Extract section start

The resultant ciphertext numbers we get are (3, 16, 28, 7, 21, 41)

If the addition of any plain text number and the key number is >26, then subtract only that particular number from 26. We have the addition of two pair of plain text number and a key number, greater than 26, i.e. N+P=28 & Y+R=41.

Subtract them by 26.

N+P = 28 – 26 = 2

Y+R = 41 – 26 = 15

So, the final **ciphertext numbers are (3, 16, 2, 7, 21, 15)**. Now convert this number to alphabets assuming A to be numbered 0 and B to be 1…..Z to 25.

**Ciphertext:** dqchvp.

In this way, we can convert plain text to cipher text using a one-time pad.

So, this is all about the substitution cipher techniques. It has a monoalphabetic cipher and polyalphabetic cipher technique. Substitution technique is also called classical substitution technique.

Akhileshwar S says

How to calculate mod 26? In hill cipher

Shubham Rawat says

MOD operator gives REMAINDER.

here,

71 mod 26 = 19 (nothing but remainder, when 71 is divided by 26)

99 mod 26 = 21 (nothing but remainder, when 99 is divided by 26)

I hope you get your doubt clear.

Extract section end

— List of tasks —
1. Can you copy, word for word, the part of the cipher excerpt that opens with the words containing "If the addition" and closes with "a one-time pad."?
2. How would you sum up the cipher excerpt in two sentences?

Information section start

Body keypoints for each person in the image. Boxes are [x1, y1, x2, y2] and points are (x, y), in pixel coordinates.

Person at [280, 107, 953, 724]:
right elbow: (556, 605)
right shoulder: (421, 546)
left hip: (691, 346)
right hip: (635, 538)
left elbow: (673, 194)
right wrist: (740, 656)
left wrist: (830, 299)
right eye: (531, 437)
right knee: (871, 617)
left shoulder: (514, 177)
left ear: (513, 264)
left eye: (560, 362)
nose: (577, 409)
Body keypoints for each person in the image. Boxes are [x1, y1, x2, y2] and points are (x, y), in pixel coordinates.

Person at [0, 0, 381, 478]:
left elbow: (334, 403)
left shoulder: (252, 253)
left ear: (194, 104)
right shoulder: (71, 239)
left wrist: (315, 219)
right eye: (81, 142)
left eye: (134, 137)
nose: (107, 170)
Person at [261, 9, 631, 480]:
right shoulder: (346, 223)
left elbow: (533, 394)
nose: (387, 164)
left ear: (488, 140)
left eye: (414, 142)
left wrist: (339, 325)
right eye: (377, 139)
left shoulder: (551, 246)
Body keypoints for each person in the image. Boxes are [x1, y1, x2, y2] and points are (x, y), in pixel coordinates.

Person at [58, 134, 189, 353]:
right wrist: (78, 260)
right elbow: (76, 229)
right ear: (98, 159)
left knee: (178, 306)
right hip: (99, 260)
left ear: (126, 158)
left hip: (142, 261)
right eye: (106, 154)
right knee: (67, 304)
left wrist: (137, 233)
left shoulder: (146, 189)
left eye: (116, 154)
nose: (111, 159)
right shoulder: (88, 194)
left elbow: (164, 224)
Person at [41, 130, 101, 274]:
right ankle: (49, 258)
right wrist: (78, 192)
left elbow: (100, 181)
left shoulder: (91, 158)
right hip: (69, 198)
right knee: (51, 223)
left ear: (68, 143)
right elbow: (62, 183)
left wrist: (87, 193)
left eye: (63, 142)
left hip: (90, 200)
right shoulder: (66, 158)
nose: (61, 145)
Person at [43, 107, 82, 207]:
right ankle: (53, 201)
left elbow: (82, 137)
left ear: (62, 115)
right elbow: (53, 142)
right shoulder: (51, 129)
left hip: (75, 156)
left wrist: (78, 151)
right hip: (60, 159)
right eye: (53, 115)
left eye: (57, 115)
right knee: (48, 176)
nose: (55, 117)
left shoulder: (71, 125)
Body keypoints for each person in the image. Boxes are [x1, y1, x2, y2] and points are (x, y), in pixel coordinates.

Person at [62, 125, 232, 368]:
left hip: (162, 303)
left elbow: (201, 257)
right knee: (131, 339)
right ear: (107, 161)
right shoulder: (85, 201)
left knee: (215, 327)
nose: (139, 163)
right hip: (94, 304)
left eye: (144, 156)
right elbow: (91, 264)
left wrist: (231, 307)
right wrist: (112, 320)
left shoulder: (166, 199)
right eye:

Information section end

— Solutions —
1.
If the addition of any plain text number and the key number is >26, then subtract only that particular number from 26. We have the addition of two pair of plain text number and a key number, greater than 26, i.e. N+P=28 & Y+R=41.

Subtract them by 26.

N+P = 28 – 26 = 2

Y+R = 41 – 26 = 15

So, the final **ciphertext numbers are (3, 16, 2, 7, 21, 15)**. Now convert this number to alphabets assuming A to be numbered 0 and B to be 1…..Z to 25.

**Ciphertext:** dqchvp.

In this way, we can convert plain text to cipher text using a one-time pad.

2. The excerpt finishes a one-time pad example by subtracting 26 from the sums greater than 26, which gives the ciphertext numbers (3, 16, 2, 7, 21, 15), and then converts them to the letters "dqchvp" with A numbered 0 through Z numbered 25. It closes by noting that substitution techniques include monoalphabetic and polyalphabetic ciphers, and in the comments one reader asks how to calculate mod 26 in the Hill cipher while another explains that mod gives the remainder, as in 71 mod 26 = 19.